This activity will give you a sense of how well students can interpret ideas about the relationship between two variables as communicated in a graph. The activity also sets the stage for assigning numbers to the axes of a graph.
To interpret the “story” that a graph tells, and to create a graph to represent a story, students must focus on how a relationship between two quantities can be expressed in this visual form. Along the way, they are encouraged to continue to employ the language of graphing—in particular, independent variable and dependent variable.
Following their explanation of Wagon Train Sketches and Situations, students work individually to interpret graphs and then to create their own graphs. In a class discussion, they share ideas and interpret each other’s work.
5 minutes for introduction
20 minutes for activity (at home or in class)
15 minutes for discussion
Individuals, then small groups, followed by whole-class discussion
Transparencies of the graphs [link to Graph Sketches pdf, p. 3–4]
Index cards (optional)
When you introduce the activity, you may want to suggest that students put their work for Part II on index cards to facilitate an exchange of problems in the discussion.

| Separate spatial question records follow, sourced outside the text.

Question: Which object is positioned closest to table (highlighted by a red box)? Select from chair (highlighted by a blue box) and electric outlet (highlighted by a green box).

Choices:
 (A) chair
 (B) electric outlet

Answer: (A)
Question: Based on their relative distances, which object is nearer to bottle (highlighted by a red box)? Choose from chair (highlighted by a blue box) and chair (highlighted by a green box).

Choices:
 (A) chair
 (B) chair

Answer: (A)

Allow time for students to share their ideas in their groups about the graphs in Part I.
You may want to introduce the term step function for the situation in Question 3. This term describes a function whose graph jumps from one horizontal segment to the next.
You might use Questions 2 and 4 to distinguish between linear and nonlinear situations. As needed, help students to articulate that in Question 2, the graph indicates that the student’s “rate of work” increases as the POW deadline gets closer, whereas in Question 4, the amount of money grows at the same rate with each ticket sold.
You could also use these examples to illustrate discrete versus continuous variables and their resulting graphs. The independent variables in Questions 2 and 4 take on only whole-number values, whereas the dependent variables can be interpreted in different ways, depending on the degree of precision. In contrast, Question 3 has a continuous independent variable and a discrete dependent variable, while Question 1 is continuous in both variables. This idea will arise again in Question 4 of The Issues Involved.
In Part II, students may have imaginative descriptions to accompany their sketches. You might have each group pass their papers (or index cards) to the next group, with the descriptions face up. Each group should attempt to make sketches that illustrate the descriptions and then compare their sketches with those provided by the creators of the problems. If disagreement about whose answer is “correct” arises, emphasize that there can often be more than one correct graphical interpretation of a verbal description.
More Graph Sketches (reinforcement) provides a variety of contexts for which students can create additional graph sketches.